Nachtrag zur Nonne und Abschied von Armenien

Ihr erinnert Euch an Datev, die Nonne? Dies Land ist so klein, daß jeder jeden kennt, und so kennt auch Anna jemanden, der ihre Eltern kennt. Die sagten, Datev wollte schon lange Nonne werden. Sie hielt sich für häßlich. Dachte, sie würde nie einem Mann finden. Um dieser Schande zu entgehen, war sie die treibende Kraft hinter der Gründung des Ordens von St. Hripsime.

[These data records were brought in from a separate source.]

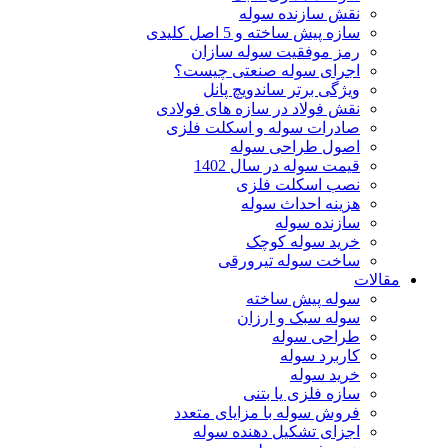
نقش سازنده سوله
سازه پیش ساخته و 5 اصل کلیدی
رمز موفقیت سوله سازان
اجرای سوله صنعتی چیست؟
ویژگی برتر ساندویچ پانل
نقش فولاد در سازه های فولادی
صادرات سوله و اسکلت فلزی
اصول طراحی سوله
قیمت سوله در سال 1402
نصب اسکلت فلزی
هزینه احداث سوله
سازنده سوله
خرید سوله کوچک
ساخت سوله تیرورقی
مقالات
سوله پیش ساخته
سوله سبک و ارزان
طراحی سوله
کاربرد سوله
خرید سوله
سازه فلزی یا بتنی
فروش سوله با مزایای متعدد
اجزای تشکیل دهنده سوله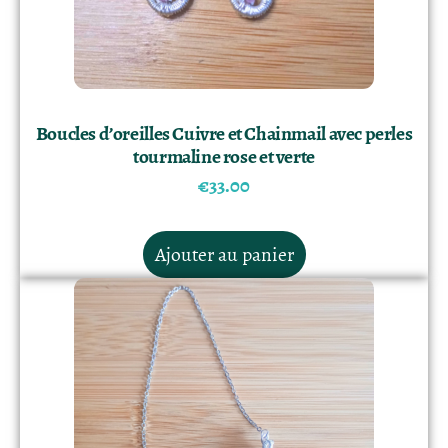
Boucles d’oreilles Cuivre et Chainmail avec perles
tourmaline rose et verte
€
33.00
Ajouter au panier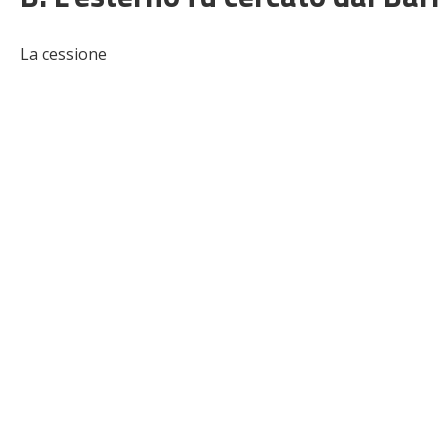
La cessione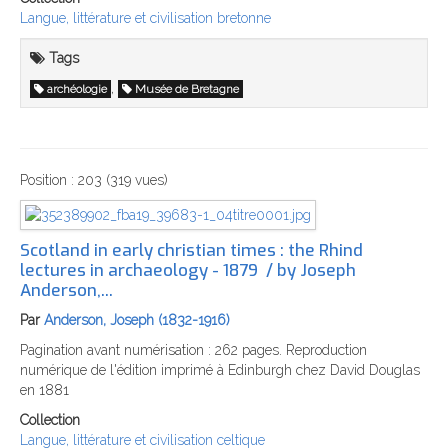
Langue, littérature et civilisation bretonne
Tags
,
archéologie
Musée de Bretagne
Position :
203
(
319
vues)
Scotland in early christian times‎ : the Rhind
lectures in archaeology - 1879 ‎ / by Joseph
Anderson,...
Par
Anderson, Joseph (1832-1916)
Pagination avant numérisation : 262 pages. Reproduction
numérique de l'édition imprimé à Edinburgh chez David Douglas
en 1881
Collection
Langue, littérature et civilisation celtique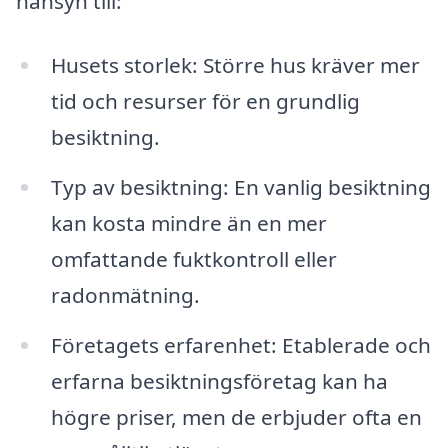
hänsyn till:
Husets storlek: Större hus kräver mer
tid och resurser för en grundlig
besiktning.
Typ av besiktning: En vanlig besiktning
kan kosta mindre än en mer
omfattande fuktkontroll eller
radonmätning.
Företagets erfarenhet: Etablerade och
erfarna besiktningsföretag kan ha
högre priser, men de erbjuder ofta en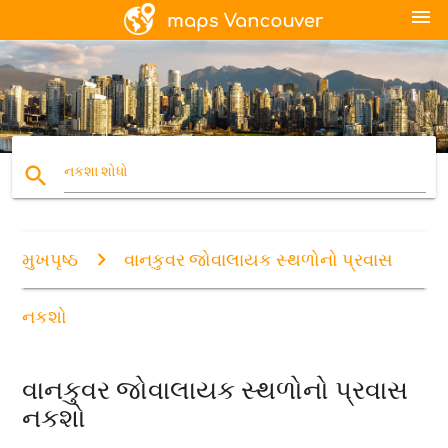
menu
search
નકશા શોધો
મુખપૃષ્ઠ
વાનકુવર જોવાલાયક સ્થળોનો પ્રવાસ
નકશો
વાનકુવર જોવાલાયક સ્થળોનો પ્રવાસ
નકશો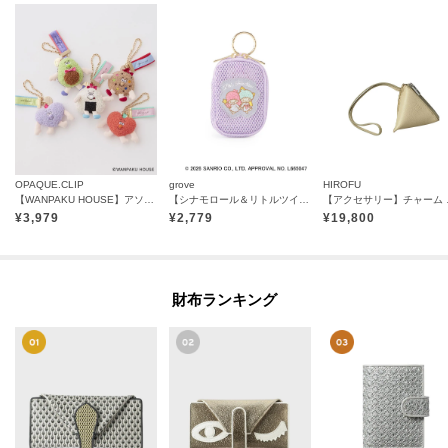
OPAQUE.CLIP
grove
HIROFU
【WANPAKU HOUSE】アソートパペットチャーム
【シナモロール＆リトルツインスターズ】メッシュチャームポーチ
【アクセサリー
¥
3,979
¥
2,779
¥
19,800
財布ランキング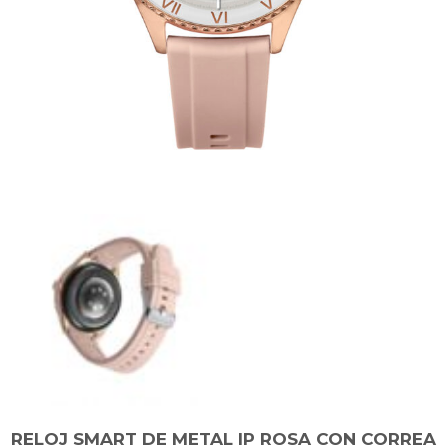
RELOJ SMART DE METAL IP ROSA CON CORREA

An einem sonnigen Abend war ich noch einmal nach Echmiadzin zurückgekehrt, um mich länger mit ihr zu unterhalten. Über das Leben im Kloster. Über die Schwierigkeiten, Nonne einer Religion zu sein, die Nonnen kategorisch ablehnt. Nicht über Männer, wir sprachen nur über Gott. Es war ein sehr schö ner Abend, erfüllt von Datev’s Sanftmut und ihrem leuchtenden Geist. Beim Abschied blieb sie am Tor der Klostermauer stehen, lehnte sich weit hinaus und winkte mir noch lange nach. Es war ihr nicht erlaubt, über die Schwelle zu treten.

Gestern rief Datev hier an, und bat mit erstickter Stimme, daß ich nicht über sie schreiben möge. Ihr Bischof wäre sehr wütend geworden, als er hörte, sie habe mit einer ausländischen Journalistin gesprochen. „Noch habe ich keinen Computer“, sagte sie leise. „Aber bald, hoffentlich bald. Und dann würde ich mich sehr freuen, wenn ich durch Briefe von Dir etwas über die Welt da draußen erfahren könnte.“ Ihre Stimme klang zum ersten mal nicht beseelt, sondern traurig.

Für mich ist es an der Zeit, nach Hause zurückzukehren, mein Flug geht in wenigen Stunden. Weder meine Hoffnungen (den Orient zu finden) noch meine Befürchtungen (Jens Nieling zu treffen) haben sich bestätigt. Statt dessen habe ich ein Land kennengelernt, das eine faszinierende, einzigartige Mischung aus Orient und westlicher Kultur ist. Bin Menschen begegnet, die mich Demut und Ehrfurcht lehrten – und Freude am Leben zu haben, egal wie schwierig die Umstände sind. Und habe so wieder einmal bestätigt gefunden, daß Hoffen und Fürchten eben doch nur vertane Energie sind. Es sind die kleinen Dinge am Wegesrand, die einen reich und glücklich machen.

Damit endet meine Reise. Ich trinke ein letztes Glas Rotwein, den guten kernigen vom Bauern, der nach Steinen und Aprikosen schmeckt, hebe mein Glas und spreche einen Toast aus: Auf das Reisen in fremde Länder, das immer auch eine Reise in sich selbst ist, auf das nach Hause kommen, den Kopf voll mit neuen Ideen, Eindrücken, Einsichten, und auf das Land der Bambiaugen, der Steine, der Aprikosen, der Baustellen, der Klöster, kurz, auf Armenien, und seine langsamen, wackeligen, aber doch vorwärts gerichteten Schritte in die selbstbewußte Unabhängigkeit…

Ja ja, ich weiß, ich neige zum Pathos, gewährt ihn mir noch einmal zum Abschied…

Danke für Eure Begleitung auf meiner Reise.